A better way to break up a sound wave
Sound source separation has long fascinated scientists. In 1953, the British cognitive scientist Colin Cherry coined the phrase “cocktail party effect” to describe the human ability to zero in on a single conversation in a crowded, noisy room. Engineers first tried to isolate a song’s vocals or guitars by adjusting the left and right channels in a stereo recording or fiddling with the equalizer settings to boost or cut certain frequencies. They began experimenting with AI to separate sounds, including those in musical recordings, in the early 2000s.
Today, the most commonly used AI-powered music source-separation techniques work by analyzing spectrograms, which are heat map-like visualizations of a song’s different audio frequencies. “They are made by humans for other humans, so they are technically easy to create and visually easy to understand,” says Defossez. Spectrograms may be nice to look at, but the AI models that use them have several important limitations. They struggle in particular to separate drum and bass tracks, and they also tend to omit important information about the original multitrack recording (such as when the frequencies of a saxophone and guitar cancel each other out). This is principally because they attempt to corral sounds into a predetermined matrix of frequency and time, rather than dealing with them as they actually are.
Spectrogram-based AI systems are relatively effective in separating out the notes of instruments that ring or resonate at a single frequency at any given point in time, such as mezzo piano or legato violin melodies. These show up on a spectrogram as distinct, unbroken horizontal lines running from right to left. But isolating percussive sounds that produce residual noise, such as a drum kit, bass slapping, or even staccato piano, is a much tougher task. Like a flash of lightning, a drumbeat feels like a single, whole event in real time, but it actually contains various parts. For a drum, this includes an initial attack that covers a broad range of higher frequencies, followed by a pitchless decay in a smaller range of low frequencies.

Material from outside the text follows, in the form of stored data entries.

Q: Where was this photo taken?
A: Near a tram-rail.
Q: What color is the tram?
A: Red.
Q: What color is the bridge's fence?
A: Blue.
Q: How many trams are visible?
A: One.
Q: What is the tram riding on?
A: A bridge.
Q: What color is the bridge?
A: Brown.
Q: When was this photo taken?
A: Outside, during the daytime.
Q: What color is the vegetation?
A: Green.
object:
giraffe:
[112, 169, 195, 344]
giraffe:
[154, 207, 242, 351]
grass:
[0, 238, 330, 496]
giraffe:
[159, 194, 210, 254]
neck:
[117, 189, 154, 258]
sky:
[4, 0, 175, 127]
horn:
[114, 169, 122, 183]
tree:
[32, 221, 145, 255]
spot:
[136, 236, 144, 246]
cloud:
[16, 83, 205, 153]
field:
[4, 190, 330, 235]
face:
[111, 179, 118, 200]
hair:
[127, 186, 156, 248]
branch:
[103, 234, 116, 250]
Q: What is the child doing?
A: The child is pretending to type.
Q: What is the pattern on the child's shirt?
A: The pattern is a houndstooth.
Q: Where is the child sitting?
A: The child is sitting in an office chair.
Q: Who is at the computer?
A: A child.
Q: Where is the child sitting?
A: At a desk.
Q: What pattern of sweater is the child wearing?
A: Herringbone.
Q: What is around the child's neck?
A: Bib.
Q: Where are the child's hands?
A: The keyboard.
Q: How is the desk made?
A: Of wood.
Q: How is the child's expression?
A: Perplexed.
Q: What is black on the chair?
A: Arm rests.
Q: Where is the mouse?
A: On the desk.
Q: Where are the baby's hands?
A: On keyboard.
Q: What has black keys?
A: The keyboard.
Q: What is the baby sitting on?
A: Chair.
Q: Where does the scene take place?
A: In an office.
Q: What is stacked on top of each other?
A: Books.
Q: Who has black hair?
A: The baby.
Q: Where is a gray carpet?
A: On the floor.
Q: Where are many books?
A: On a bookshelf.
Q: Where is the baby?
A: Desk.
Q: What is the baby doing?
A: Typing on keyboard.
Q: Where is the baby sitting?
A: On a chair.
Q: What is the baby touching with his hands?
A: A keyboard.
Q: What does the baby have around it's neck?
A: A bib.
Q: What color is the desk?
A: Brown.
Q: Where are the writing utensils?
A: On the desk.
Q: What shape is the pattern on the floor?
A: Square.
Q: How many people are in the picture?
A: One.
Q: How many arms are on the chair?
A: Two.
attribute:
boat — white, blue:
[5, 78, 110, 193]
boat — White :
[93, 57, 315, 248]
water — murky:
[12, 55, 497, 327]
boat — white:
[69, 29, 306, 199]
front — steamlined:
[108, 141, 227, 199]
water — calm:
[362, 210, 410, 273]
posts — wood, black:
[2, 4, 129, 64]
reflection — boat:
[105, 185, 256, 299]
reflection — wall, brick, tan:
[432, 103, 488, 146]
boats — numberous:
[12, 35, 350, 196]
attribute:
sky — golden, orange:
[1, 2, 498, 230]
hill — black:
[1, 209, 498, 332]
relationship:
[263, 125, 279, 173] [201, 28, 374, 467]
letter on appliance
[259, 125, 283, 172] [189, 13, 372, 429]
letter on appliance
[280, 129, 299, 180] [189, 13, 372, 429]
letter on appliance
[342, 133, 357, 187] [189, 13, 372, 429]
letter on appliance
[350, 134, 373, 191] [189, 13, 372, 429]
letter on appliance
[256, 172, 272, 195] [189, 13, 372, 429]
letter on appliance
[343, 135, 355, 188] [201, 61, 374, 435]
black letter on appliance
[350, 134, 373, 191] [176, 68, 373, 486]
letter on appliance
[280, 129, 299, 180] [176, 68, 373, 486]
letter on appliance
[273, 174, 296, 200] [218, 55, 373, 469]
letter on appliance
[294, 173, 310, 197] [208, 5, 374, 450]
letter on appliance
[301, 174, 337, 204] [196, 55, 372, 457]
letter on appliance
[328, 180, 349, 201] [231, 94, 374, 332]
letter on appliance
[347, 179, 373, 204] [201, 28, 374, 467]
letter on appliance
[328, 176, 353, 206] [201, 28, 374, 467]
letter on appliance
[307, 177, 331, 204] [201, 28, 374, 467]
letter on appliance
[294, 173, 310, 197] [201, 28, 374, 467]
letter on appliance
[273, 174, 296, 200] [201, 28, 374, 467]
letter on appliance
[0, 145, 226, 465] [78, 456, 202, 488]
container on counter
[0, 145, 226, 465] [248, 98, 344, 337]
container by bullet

The average snare drum “is all over the place in terms of frequency,” says Defossez.
Spectrograms, which can only represent sound waves as a montage of time and frequency, cannot capture such nuances. Consequently, they process a drumbeat or a slapped bass note as several noncontiguous vertical lines rather than as one neat, seamless sound. That is why drum and bass tracks that have been separated via spectrogram often sound muddy and indistinct.